Naturally, then, found footage is a liability in Echo, but not—by the standards of the form, anyway—a serious one. But maybe I'm not being sufficiently congratulatory: in Echo the camera doesn't shake unnecessarily; the angles chosen might not be perfect, but they are artful and deliberate; and some of the shots are actually, legitimately good. Miraculously, this is the case even though large segments of the film involve the cast running about. (And, having watched the two back-to-back, the professionalism in Echo made me wish Echo's cameraman Tuck had been around to do the cinematography on Coherence, too, since hardly a single moment of Coherence can be praised in the same way. To be clear, Coherence is a movie with a third-person camera, and Tuck is a thirteen year old child.)
Meet Tuck. Who knows? Perhaps in 30 years, we will speak the name "Astro" in the same hushed and reverent tones we do Ethan Hawke's.
Echo is, essentially, a mash-up of The Goonies, Explorers, and E.T, in that order. To make way for a new highway, the State has exercised its power of eminent domain over the neighborhood inhabited by best friends Tuck (the narrator, who makes movies, including this one), Alex (the foster kid with textually-raised abandonment issues), and Munch (the non-athletic socially awkward kid with a STEM degree just waiting on him at the nearest engineering school). For narrative reasons, the parents have apparently sought new jobs in geographically disparate states, rather than moving to different parts of the same town. Thus threatened with the dissolution of their lives in the way that only kids can be, they resist the future in the way kids usually do: ineffectually, with a lot of whining and acting-out.
But since that by itself would just be depressing and dull, the day before the move they begin receiving strange signals on their phones, which they eventually decode as a map. Through juvenile subterfuge, they follow the signal, and there they find the small, robotic, cute-as-a-button alien that communicates with little beeps, predominately in the form of 20 Questions. They dub "him" Echo. A girl soon enters the mix, because it's 2014 and we need a girl, though the extent to which Emma challenges the stereotype of the girls that have always been in these boys' own stories—clearer-headed, more mature, more cunning, and yet for some reason not the hero—is approximately nil.

_REQUIRED WORK:_
- 1) Name every character from the movie Echo who is mentioned by name in the film review.
- 2) Write out the film review again, beginning at the words "But since that" and ending after "hero—is approximately nil.", with "alien" swapped out for "visitor".

_COLLECTED MATERIAL:_
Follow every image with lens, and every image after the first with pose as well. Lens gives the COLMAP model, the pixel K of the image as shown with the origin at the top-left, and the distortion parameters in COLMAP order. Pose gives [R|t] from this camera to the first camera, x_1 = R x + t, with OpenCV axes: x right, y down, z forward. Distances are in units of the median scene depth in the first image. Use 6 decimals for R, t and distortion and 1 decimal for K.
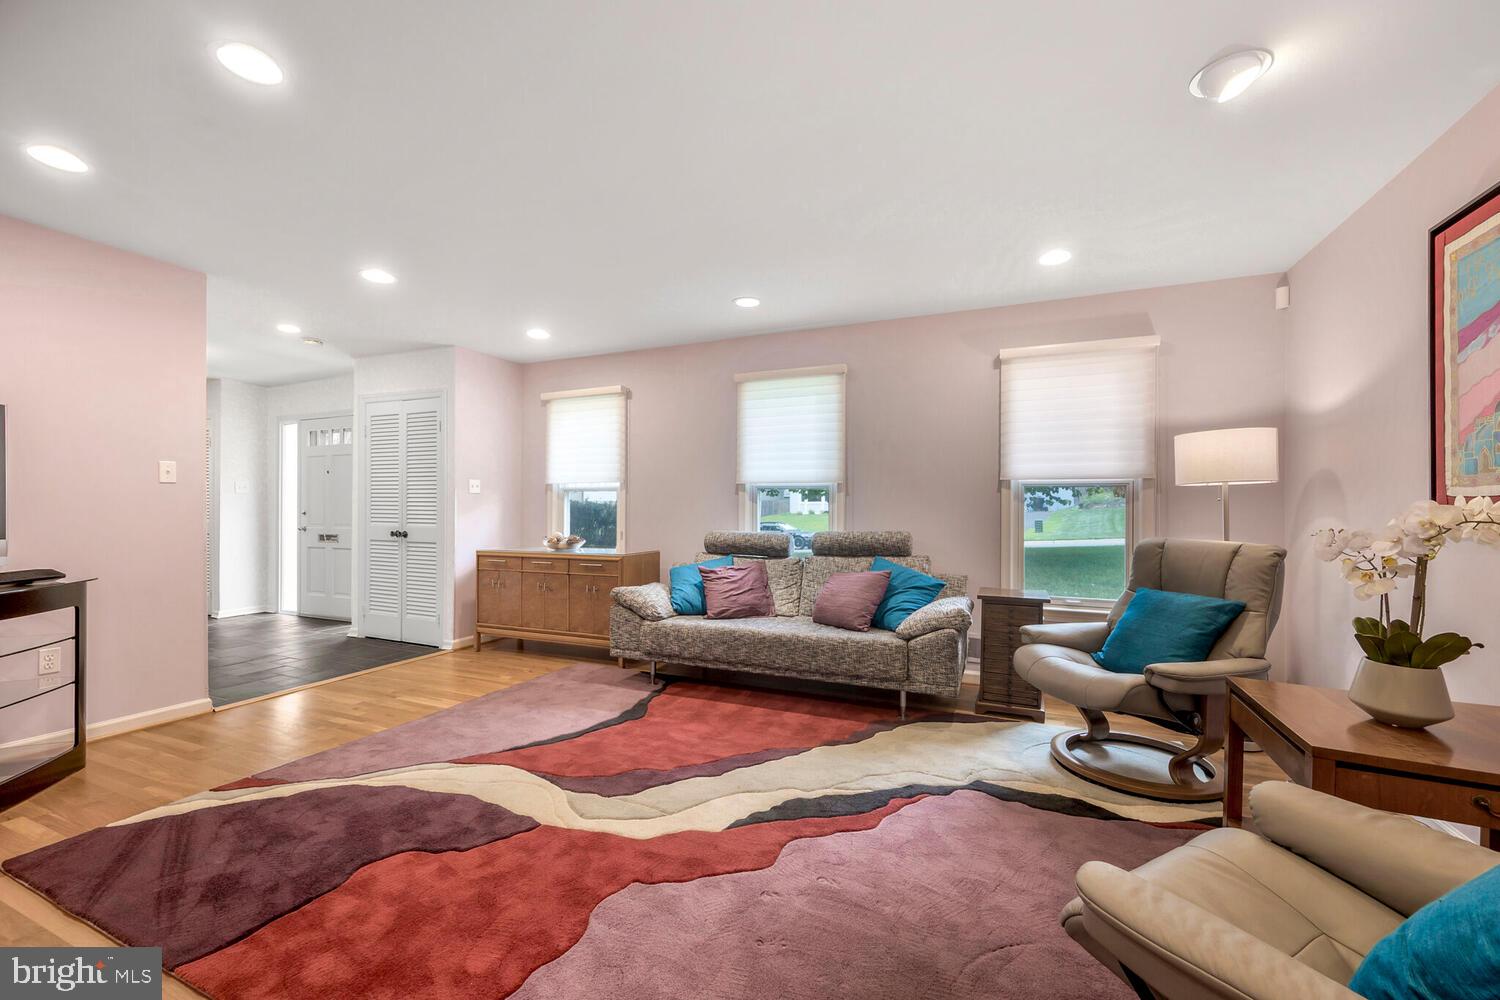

_EXERCISE SOLUTIONS:_
- 1) Tuck, Alex, Munch, Echo, Emma

- 2)
But since that by itself would just be depressing and dull, the day before the move they begin receiving strange signals on their phones, which they eventually decode as a map. Through juvenile subterfuge, they follow the signal, and there they find the small, robotic, cute-as-a-button visitor that communicates with little beeps, predominately in the form of 20 Questions. They dub "him" Echo. A girl soon enters the mix, because it's 2014 and we need a girl, though the extent to which Emma challenges the stereotype of the girls that have always been in these boys' own stories—clearer-headed, more mature, more cunning, and yet for some reason not the hero—is approximately nil.